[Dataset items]
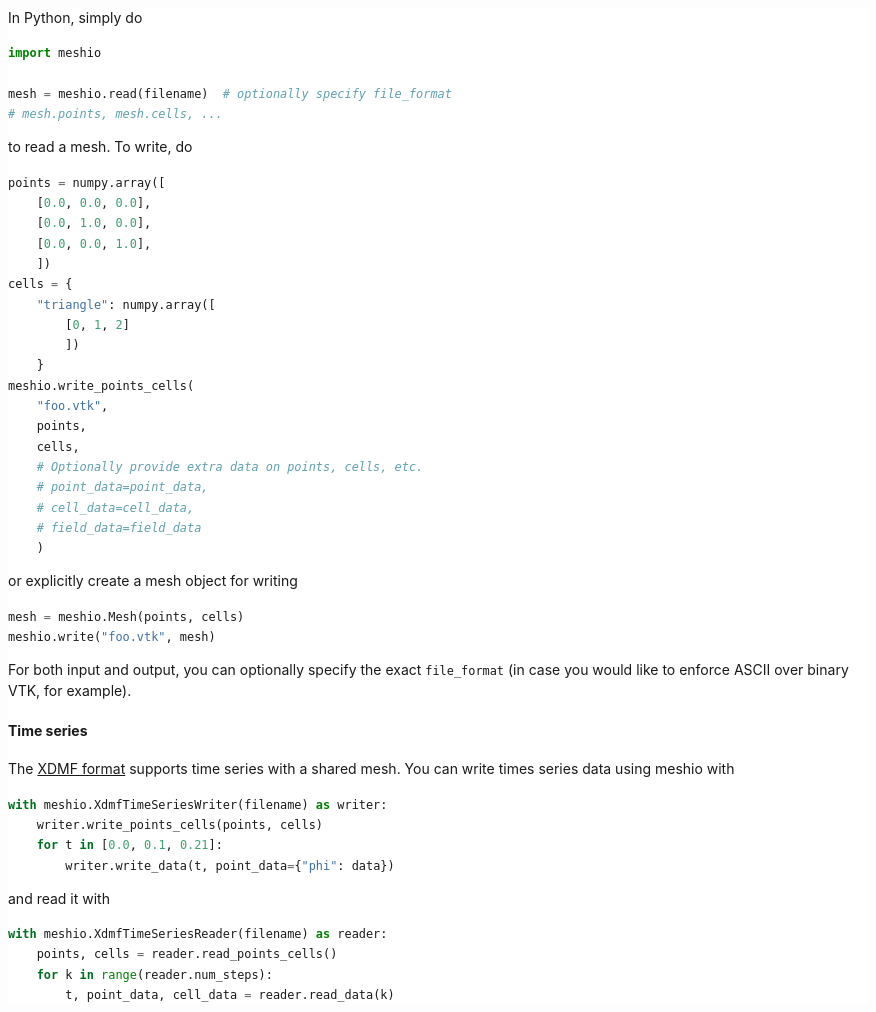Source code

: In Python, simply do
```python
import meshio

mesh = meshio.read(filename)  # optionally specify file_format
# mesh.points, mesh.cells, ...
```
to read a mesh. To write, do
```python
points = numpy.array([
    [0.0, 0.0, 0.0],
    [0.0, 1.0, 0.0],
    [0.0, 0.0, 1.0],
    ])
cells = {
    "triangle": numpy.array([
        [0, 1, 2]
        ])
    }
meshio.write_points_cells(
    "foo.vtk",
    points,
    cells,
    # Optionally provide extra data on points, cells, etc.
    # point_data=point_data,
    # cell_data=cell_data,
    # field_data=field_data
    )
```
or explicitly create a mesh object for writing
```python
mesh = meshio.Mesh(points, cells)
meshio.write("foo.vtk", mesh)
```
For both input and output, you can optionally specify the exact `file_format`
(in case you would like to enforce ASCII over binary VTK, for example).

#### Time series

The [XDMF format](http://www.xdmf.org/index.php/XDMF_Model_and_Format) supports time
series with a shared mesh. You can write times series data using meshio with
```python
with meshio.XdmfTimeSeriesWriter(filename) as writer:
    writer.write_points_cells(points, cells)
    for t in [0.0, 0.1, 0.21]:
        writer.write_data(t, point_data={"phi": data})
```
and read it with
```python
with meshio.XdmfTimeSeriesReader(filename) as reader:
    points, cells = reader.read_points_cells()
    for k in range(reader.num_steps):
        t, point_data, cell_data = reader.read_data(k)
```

---

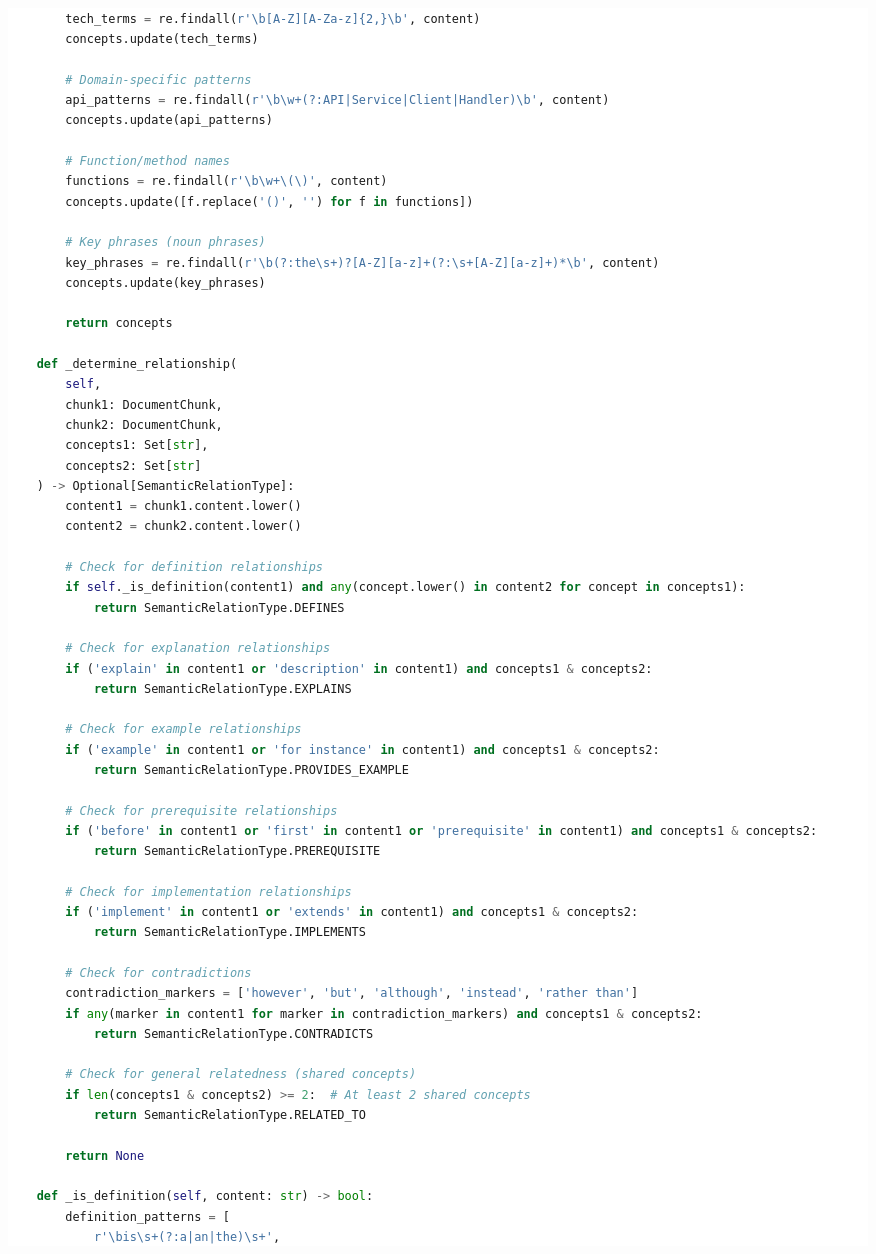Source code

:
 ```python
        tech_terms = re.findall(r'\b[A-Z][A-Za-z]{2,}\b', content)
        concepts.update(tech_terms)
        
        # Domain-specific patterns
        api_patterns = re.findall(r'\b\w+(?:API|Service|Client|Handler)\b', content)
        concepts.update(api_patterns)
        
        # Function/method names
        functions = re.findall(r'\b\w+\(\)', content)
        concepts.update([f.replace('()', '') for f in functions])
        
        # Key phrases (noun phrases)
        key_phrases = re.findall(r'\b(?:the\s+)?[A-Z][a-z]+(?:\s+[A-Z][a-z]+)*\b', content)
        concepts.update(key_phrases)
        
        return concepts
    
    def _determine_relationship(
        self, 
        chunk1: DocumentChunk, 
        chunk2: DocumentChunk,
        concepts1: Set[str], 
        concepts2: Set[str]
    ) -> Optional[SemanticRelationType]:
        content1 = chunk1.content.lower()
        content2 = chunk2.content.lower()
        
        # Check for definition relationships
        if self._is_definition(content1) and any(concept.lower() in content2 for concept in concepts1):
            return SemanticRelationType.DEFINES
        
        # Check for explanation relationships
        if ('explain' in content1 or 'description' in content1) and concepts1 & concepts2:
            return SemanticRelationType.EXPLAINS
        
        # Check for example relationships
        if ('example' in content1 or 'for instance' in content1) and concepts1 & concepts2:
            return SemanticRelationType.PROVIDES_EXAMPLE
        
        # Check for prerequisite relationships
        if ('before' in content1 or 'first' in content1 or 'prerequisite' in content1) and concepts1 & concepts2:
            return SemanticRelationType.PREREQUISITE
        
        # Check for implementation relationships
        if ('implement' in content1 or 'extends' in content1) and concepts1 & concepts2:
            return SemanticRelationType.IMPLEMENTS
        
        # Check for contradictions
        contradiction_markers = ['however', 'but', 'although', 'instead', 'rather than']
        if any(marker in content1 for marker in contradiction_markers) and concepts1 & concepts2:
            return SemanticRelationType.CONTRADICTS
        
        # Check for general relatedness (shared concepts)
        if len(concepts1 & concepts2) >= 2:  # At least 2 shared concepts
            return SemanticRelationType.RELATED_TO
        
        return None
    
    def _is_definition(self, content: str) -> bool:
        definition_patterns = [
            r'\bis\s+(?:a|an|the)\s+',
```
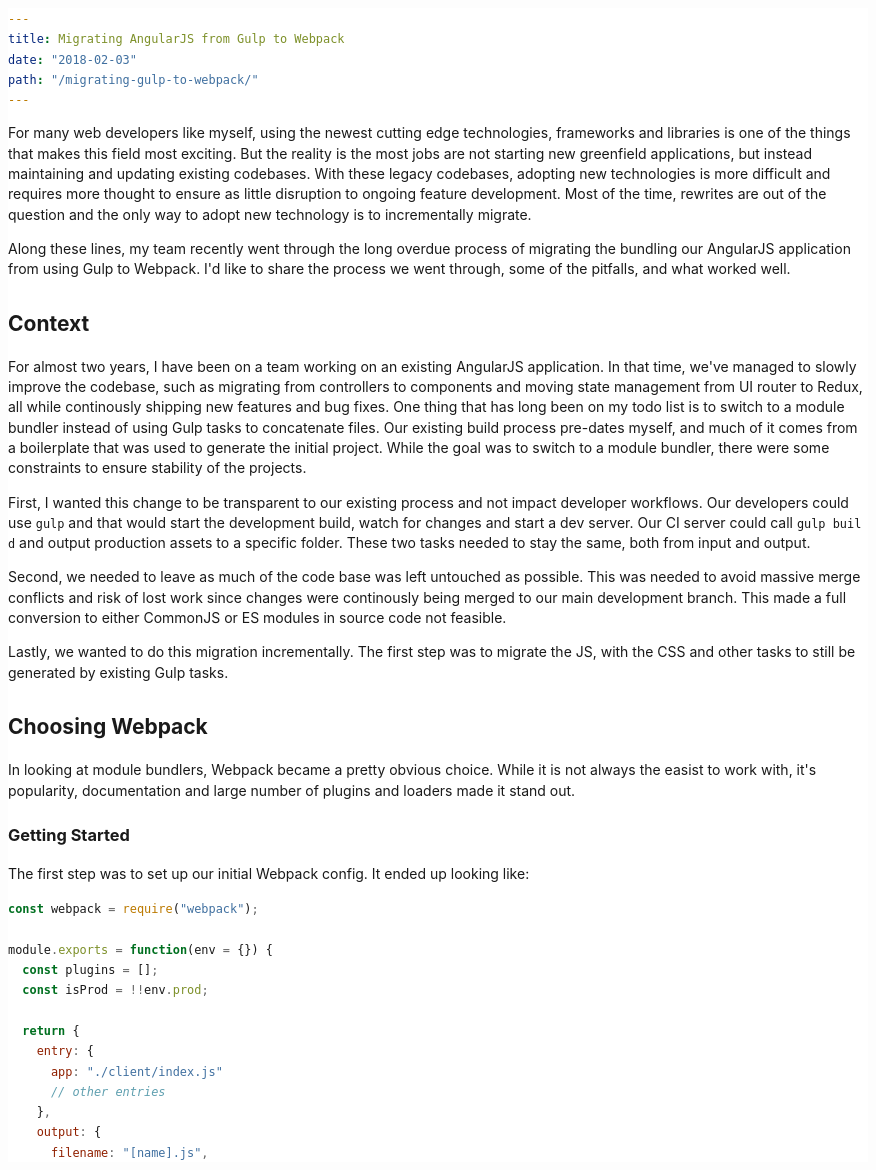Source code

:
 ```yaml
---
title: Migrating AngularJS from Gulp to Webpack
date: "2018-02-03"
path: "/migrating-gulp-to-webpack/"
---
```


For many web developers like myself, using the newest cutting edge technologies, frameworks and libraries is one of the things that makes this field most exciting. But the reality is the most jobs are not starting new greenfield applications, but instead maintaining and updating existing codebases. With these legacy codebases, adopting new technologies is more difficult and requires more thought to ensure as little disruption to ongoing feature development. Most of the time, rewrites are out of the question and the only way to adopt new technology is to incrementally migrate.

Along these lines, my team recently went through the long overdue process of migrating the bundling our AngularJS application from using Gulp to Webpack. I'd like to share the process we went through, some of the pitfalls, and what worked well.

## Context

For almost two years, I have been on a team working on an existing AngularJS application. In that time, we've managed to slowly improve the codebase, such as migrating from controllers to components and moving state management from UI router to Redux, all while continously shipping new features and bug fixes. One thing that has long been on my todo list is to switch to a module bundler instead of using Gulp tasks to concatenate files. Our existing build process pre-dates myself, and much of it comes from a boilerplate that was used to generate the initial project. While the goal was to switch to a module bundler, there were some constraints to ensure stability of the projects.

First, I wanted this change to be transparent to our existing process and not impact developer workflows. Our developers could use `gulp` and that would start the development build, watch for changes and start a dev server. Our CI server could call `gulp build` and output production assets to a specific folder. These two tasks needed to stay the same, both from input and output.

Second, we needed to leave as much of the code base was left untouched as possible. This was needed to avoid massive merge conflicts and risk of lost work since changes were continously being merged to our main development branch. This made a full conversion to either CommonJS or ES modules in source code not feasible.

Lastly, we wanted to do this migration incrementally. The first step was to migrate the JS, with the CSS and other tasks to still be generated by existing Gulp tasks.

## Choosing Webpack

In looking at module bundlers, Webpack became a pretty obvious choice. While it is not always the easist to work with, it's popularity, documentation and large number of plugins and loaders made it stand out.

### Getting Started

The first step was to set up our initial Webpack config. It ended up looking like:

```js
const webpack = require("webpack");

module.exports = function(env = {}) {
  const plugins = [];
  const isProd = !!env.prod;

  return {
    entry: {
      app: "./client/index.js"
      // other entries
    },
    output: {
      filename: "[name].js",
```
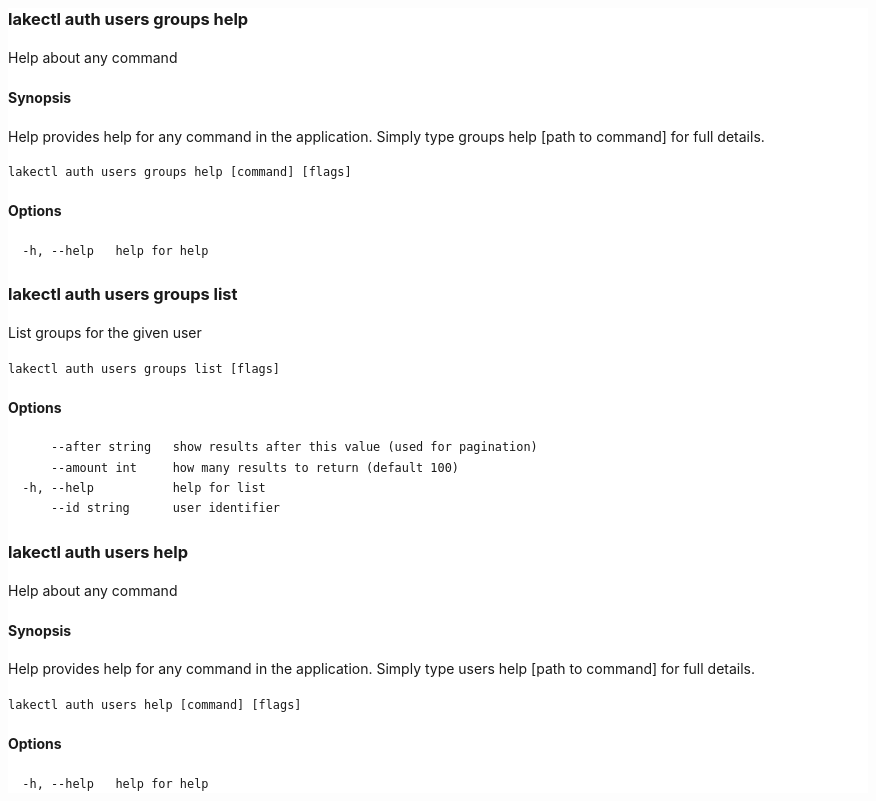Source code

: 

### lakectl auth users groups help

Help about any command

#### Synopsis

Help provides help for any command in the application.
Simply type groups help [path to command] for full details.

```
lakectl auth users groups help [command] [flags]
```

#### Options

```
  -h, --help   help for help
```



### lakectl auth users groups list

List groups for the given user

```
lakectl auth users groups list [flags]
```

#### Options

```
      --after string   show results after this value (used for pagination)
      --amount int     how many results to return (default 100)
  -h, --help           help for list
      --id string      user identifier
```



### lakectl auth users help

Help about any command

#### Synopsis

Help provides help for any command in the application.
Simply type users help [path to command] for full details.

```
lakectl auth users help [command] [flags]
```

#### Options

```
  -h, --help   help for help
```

#### What you need to do
All lines of the data that hold "looking" need to be copied.

#### Solved problem
In looking at module bundlers, Webpack became a pretty obvious choice. While it is not always the easist to work with, it's popularity, documentation and large number of plugins and loaders made it stand out.
The first step was to set up our initial Webpack config. It ended up looking like:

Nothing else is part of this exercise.